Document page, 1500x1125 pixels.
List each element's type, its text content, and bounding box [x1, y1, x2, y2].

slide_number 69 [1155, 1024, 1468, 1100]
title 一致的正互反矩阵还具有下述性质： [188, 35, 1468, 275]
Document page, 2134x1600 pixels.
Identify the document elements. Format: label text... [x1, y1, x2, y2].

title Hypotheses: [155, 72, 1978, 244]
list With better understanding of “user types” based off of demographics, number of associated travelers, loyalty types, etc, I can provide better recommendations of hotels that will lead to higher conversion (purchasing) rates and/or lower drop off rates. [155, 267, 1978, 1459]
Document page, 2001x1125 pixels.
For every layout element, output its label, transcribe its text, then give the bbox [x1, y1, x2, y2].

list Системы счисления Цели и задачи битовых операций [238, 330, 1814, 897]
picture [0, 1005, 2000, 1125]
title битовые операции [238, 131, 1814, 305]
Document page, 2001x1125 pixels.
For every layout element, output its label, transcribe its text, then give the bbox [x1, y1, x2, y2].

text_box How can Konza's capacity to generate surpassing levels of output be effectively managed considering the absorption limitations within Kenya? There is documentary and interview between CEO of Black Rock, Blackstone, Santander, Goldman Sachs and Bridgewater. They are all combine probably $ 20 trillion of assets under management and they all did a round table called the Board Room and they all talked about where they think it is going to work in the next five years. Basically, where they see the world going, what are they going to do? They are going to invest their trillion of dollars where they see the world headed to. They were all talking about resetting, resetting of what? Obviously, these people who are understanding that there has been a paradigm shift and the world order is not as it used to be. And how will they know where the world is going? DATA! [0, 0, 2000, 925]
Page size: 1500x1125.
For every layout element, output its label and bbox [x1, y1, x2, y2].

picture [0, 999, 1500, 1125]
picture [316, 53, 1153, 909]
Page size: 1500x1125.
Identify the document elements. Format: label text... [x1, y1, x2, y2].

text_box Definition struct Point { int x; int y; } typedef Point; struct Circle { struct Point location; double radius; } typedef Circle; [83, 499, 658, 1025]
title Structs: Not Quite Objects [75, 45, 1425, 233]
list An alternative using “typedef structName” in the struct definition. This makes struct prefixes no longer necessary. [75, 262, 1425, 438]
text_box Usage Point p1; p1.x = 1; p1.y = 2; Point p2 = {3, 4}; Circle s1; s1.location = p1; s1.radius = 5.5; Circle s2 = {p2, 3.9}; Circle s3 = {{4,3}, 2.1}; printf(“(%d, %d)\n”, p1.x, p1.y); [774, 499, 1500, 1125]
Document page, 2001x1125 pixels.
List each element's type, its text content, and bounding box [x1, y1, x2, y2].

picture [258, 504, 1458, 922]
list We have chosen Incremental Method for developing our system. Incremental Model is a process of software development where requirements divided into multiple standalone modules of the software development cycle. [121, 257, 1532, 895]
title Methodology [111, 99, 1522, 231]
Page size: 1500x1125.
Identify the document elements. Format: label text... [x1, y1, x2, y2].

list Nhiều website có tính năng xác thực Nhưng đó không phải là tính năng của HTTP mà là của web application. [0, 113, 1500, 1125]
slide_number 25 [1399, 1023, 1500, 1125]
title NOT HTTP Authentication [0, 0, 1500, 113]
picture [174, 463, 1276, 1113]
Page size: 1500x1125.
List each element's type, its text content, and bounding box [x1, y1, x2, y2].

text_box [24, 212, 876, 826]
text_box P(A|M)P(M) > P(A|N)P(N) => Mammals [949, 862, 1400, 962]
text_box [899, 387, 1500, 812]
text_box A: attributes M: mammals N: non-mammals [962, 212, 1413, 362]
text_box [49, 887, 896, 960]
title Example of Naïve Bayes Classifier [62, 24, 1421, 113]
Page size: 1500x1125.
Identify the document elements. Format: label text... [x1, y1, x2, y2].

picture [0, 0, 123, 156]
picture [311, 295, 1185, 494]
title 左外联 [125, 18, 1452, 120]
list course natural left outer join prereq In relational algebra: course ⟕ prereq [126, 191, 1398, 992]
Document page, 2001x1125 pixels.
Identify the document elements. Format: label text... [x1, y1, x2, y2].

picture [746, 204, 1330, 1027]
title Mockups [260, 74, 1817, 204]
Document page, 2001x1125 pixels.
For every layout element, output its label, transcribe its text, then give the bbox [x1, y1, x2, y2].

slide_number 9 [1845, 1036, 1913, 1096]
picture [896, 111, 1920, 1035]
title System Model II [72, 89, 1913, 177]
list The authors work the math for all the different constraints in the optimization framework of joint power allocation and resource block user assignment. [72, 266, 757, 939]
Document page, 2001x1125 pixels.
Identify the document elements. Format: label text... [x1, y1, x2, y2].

---

__Exercise directions__.
Without leaving out a single line, retype the material above exactly.

__Task result__.
Document page, 1500x1125 pixels.
List each element's type, its text content, and bounding box [x1, y1, x2, y2].

slide_number 69 [1155, 1024, 1468, 1100]
title 一致的正互反矩阵还具有下述性质： [188, 35, 1468, 275]
Document page, 2134x1600 pixels.
Identify the document elements. Format: label text... [x1, y1, x2, y2].

title Hypotheses: [155, 72, 1978, 244]
list With better understanding of “user types” based off of demographics, number of associated travelers, loyalty types, etc, I can provide better recommendations of hotels that will lead to higher conversion (purchasing) rates and/or lower drop off rates. [155, 267, 1978, 1459]
Document page, 2001x1125 pixels.
For every layout element, output its label, transcribe its text, then give the bbox [x1, y1, x2, y2].

list Системы счисления Цели и задачи битовых операций [238, 330, 1814, 897]
picture [0, 1005, 2000, 1125]
title битовые операции [238, 131, 1814, 305]
Document page, 2001x1125 pixels.
For every layout element, output its label, transcribe its text, then give the bbox [x1, y1, x2, y2].

text_box How can Konza's capacity to generate surpassing levels of output be effectively managed considering the absorption limitations within Kenya? There is documentary and interview between CEO of Black Rock, Blackstone, Santander, Goldman Sachs and Bridgewater. They are all combine probably $ 20 trillion of assets under management and they all did a round table called the Board Room and they all talked about where they think it is going to work in the next five years. Basically, where they see the world going, what are they going to do? They are going to invest their trillion of dollars where they see the world headed to. They were all talking about resetting, resetting of what? Obviously, these people who are understanding that there has been a paradigm shift and the world order is not as it used to be. And how will they know where the world is going? DATA! [0, 0, 2000, 925]
Page size: 1500x1125.
For every layout element, output its label and bbox [x1, y1, x2, y2].

picture [0, 999, 1500, 1125]
picture [316, 53, 1153, 909]
Page size: 1500x1125.
Identify the document elements. Format: label text... [x1, y1, x2, y2].

text_box Definition struct Point { int x; int y; } typedef Point; struct Circle { struct Point location; double radius; } typedef Circle; [83, 499, 658, 1025]
title Structs: Not Quite Objects [75, 45, 1425, 233]
list An alternative using “typedef structName” in the struct definition. This makes struct prefixes no longer necessary. [75, 262, 1425, 438]
text_box Usage Point p1; p1.x = 1; p1.y = 2; Point p2 = {3, 4}; Circle s1; s1.location = p1; s1.radius = 5.5; Circle s2 = {p2, 3.9}; Circle s3 = {{4,3}, 2.1}; printf(“(%d, %d)\n”, p1.x, p1.y); [774, 499, 1500, 1125]
Document page, 2001x1125 pixels.
List each element's type, its text content, and bounding box [x1, y1, x2, y2].

picture [258, 504, 1458, 922]
list We have chosen Incremental Method for developing our system. Incremental Model is a process of software development where requirements divided into multiple standalone modules of the software development cycle. [121, 257, 1532, 895]
title Methodology [111, 99, 1522, 231]
Page size: 1500x1125.
Identify the document elements. Format: label text... [x1, y1, x2, y2].

list Nhiều website có tính năng xác thực Nhưng đó không phải là tính năng của HTTP mà là của web application. [0, 113, 1500, 1125]
slide_number 25 [1399, 1023, 1500, 1125]
title NOT HTTP Authentication [0, 0, 1500, 113]
picture [174, 463, 1276, 1113]
Page size: 1500x1125.
List each element's type, its text content, and bounding box [x1, y1, x2, y2].

text_box [24, 212, 876, 826]
text_box P(A|M)P(M) > P(A|N)P(N) => Mammals [949, 862, 1400, 962]
text_box [899, 387, 1500, 812]
text_box A: attributes M: mammals N: non-mammals [962, 212, 1413, 362]
text_box [49, 887, 896, 960]
title Example of Naïve Bayes Classifier [62, 24, 1421, 113]
Page size: 1500x1125.
Identify the document elements. Format: label text... [x1, y1, x2, y2].

picture [0, 0, 123, 156]
picture [311, 295, 1185, 494]
title 左外联 [125, 18, 1452, 120]
list course natural left outer join prereq In relational algebra: course ⟕ prereq [126, 191, 1398, 992]
Document page, 2001x1125 pixels.
Identify the document elements. Format: label text... [x1, y1, x2, y2].

picture [746, 204, 1330, 1027]
title Mockups [260, 74, 1817, 204]
Document page, 2001x1125 pixels.
For every layout element, output its label, transcribe its text, then give the bbox [x1, y1, x2, y2].

slide_number 9 [1845, 1036, 1913, 1096]
picture [896, 111, 1920, 1035]
title System Model II [72, 89, 1913, 177]
list The authors work the math for all the different constraints in the optimization framework of joint power allocation and resource block user assignment. [72, 266, 757, 939]
Document page, 2001x1125 pixels.
Identify the document elements. Format: label text... [x1, y1, x2, y2].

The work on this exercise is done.